Carlo nasceu em 1991, em Londres, e cresceu em Milão. Amava Assis, cidade de São Francisco. Ia à missa, rezava o terço e falava de Deus com linguagem simples. Gostava de música, cinema, videogame e do Homem-Aranha. E programava. Apaixonado por tecnologia, aprendeu sozinho design e programação. Com 11 anos, já dominava ferramentas que muitos adultos achavam complexas. Em vez de buscar autopromoção ou diversão, criou um site para catalogar milagres eucarísticos reconhecidos pela Igreja. Levou a fé às telas sem perder o pé no real.

A santidade dele tem rosto cotidiano. Ajudar os pobres. Defender colegas alvo de bullying. Consolar amigos cujos pais viviam o divórcio. Entregar o próprio tênis e voltar descalço. Recusar novos sapatos quando já tinha um par. “Santo de casa” fez, sim, milagre: converteu primeiro os de casa. Sua devoção tocou a mãe, que voltou aos sacramentos e estudou teologia para responder às perguntas do filho.

Os milagres reconhecidos vieram do Brasil e de além-mar. Em Campo Grande (MS), a cura de um menino com malformação rara no pâncreas após oração e contato com uma relíquia. Na Itália, a recuperação de uma jovem que se acidentou de bicicleta, após súplica junto ao túmulo do rapaz, em Assis. A beatificação ocorreu 2020, pelo papa Francisco, e esses casos abriram a porta da canonização.
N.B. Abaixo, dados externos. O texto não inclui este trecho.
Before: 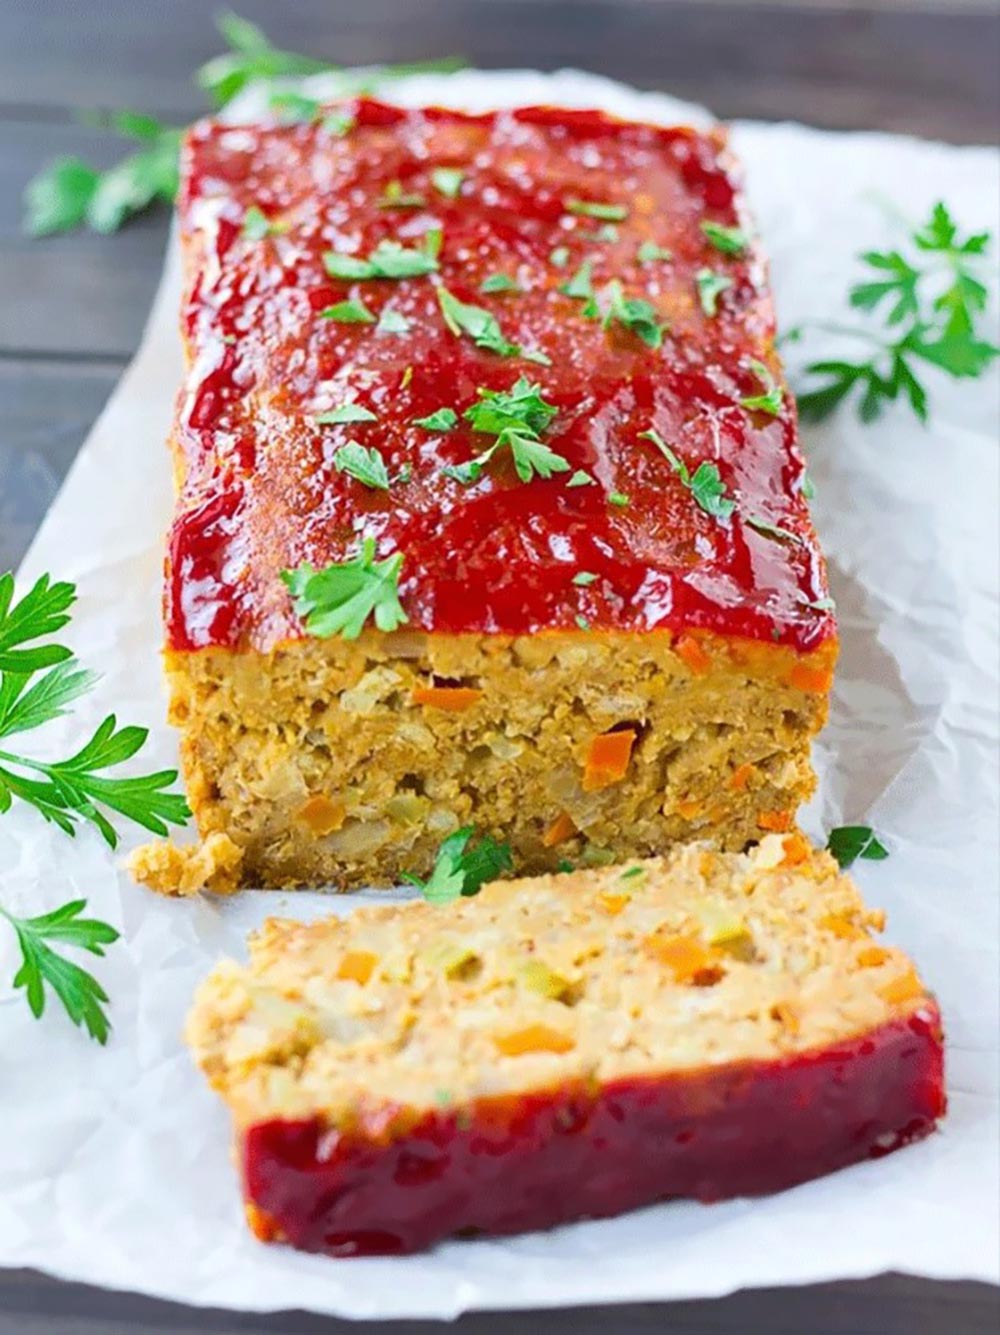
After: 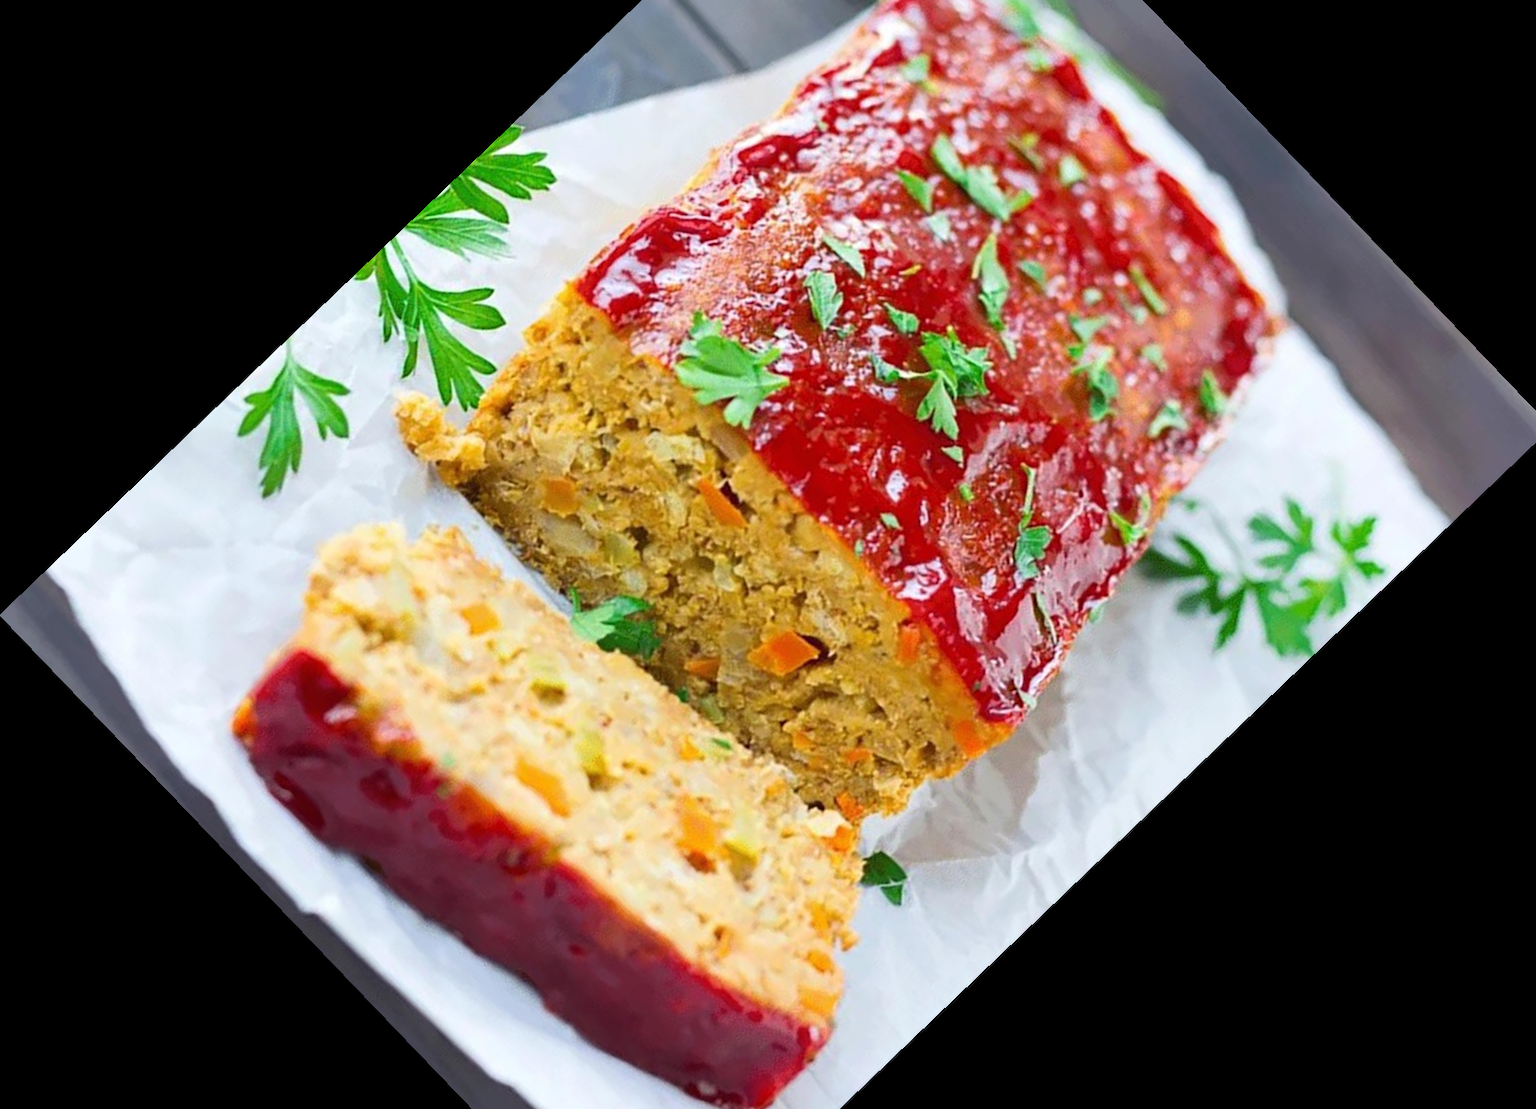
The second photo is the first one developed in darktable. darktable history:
levels: levels [0, 0.499, 1]
crop and rotate: angle -46.26°, top 16.234%, right 0.912%, bottom 11.704%
tone equalizer: on, module defaults
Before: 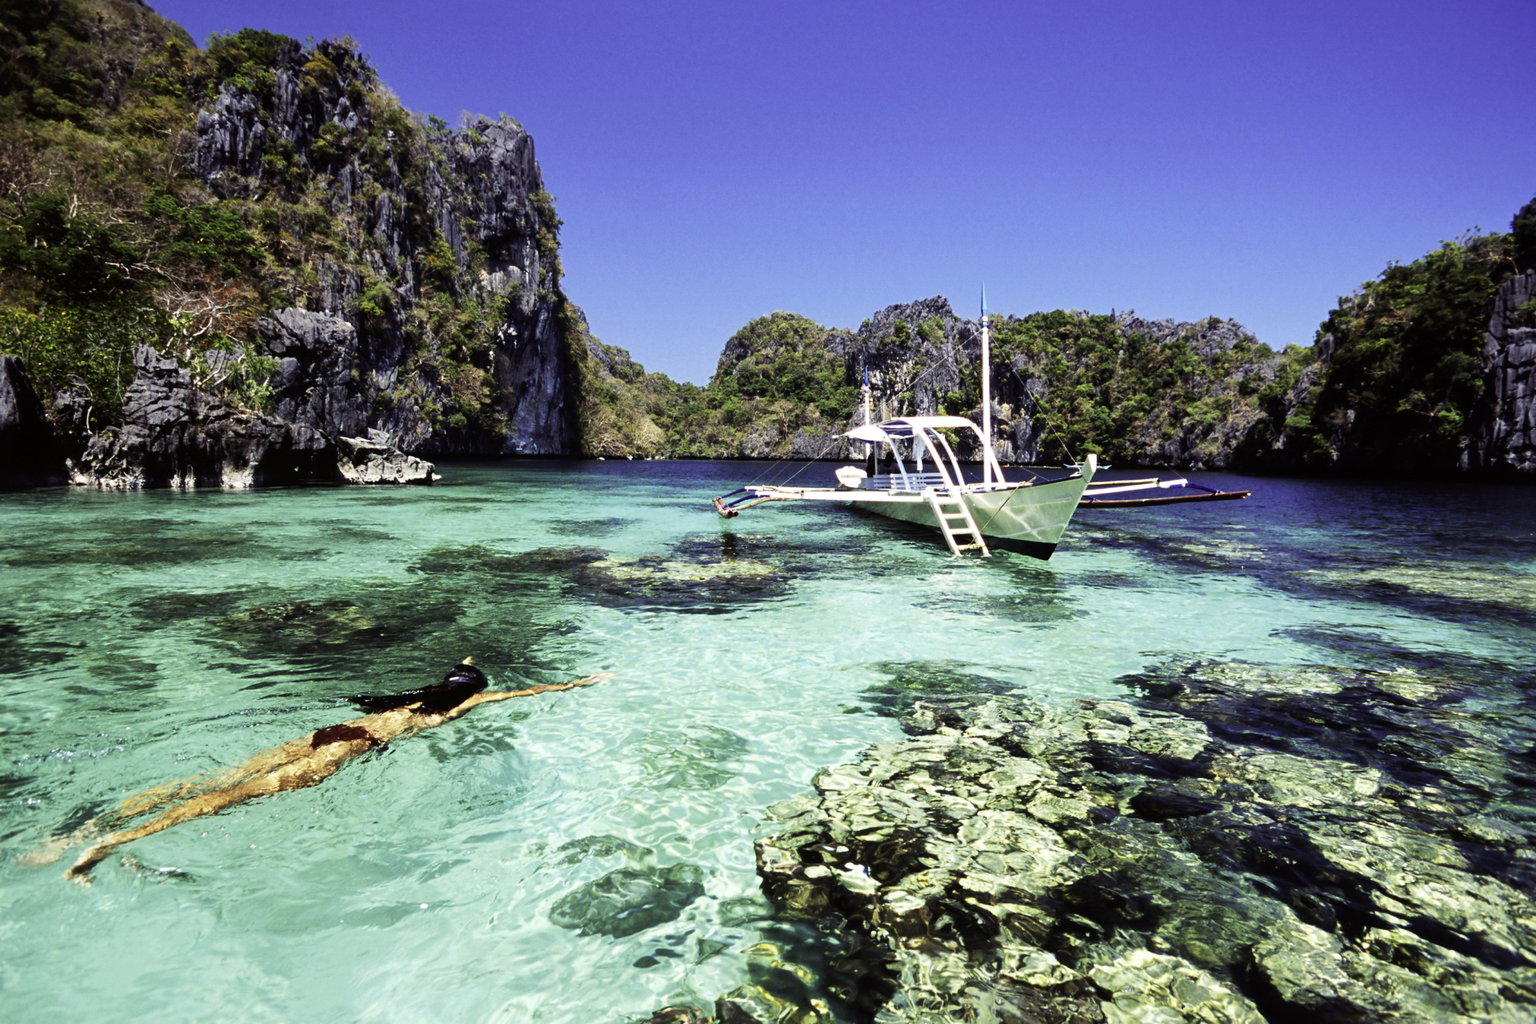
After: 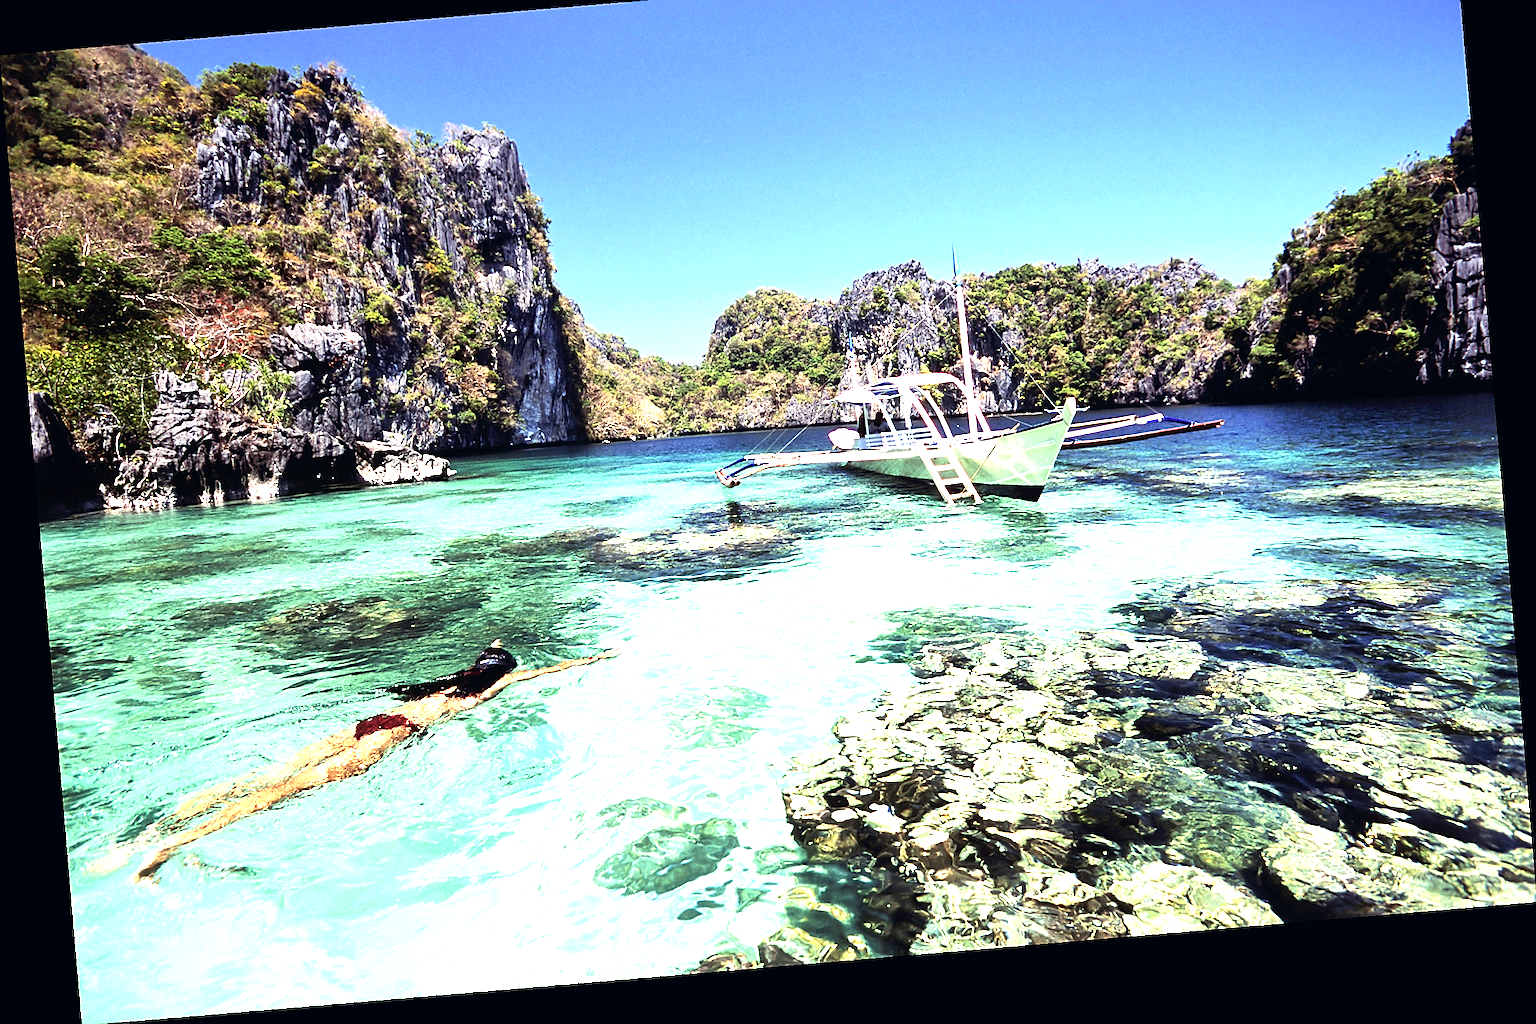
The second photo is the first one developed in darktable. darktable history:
exposure: black level correction 0, exposure 1.2 EV, compensate highlight preservation false
color correction: highlights a* 2.75, highlights b* 5, shadows a* -2.04, shadows b* -4.84, saturation 0.8
sharpen: radius 1.4, amount 1.25, threshold 0.7
crop and rotate: top 6.25%
rotate and perspective: rotation -4.86°, automatic cropping off
contrast brightness saturation: contrast 0.08, saturation 0.02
Carlo não inventou atalho para o céu; apontou a estrada. Na autoestrada da vida, caminho e velocidade importam. Ele escolheu a via rápida do amor concreto. Foi catequista aos 11 e fez a Primeira Eucaristia aos 7. Era amigo dos simples e discreto no uso do dinheiro, apesar da boa condição da família. Organizou um acervo digital de milagres para dizer o essencial: “Jesus está vivo na Eucaristia”. Partiu cedo, vítima de leucemia, e quis repousar em Assis. Morreu com fama de santidade, e atraiu dezenas de moradores de rua e pessoas em vulnerabilidade durante seu velório.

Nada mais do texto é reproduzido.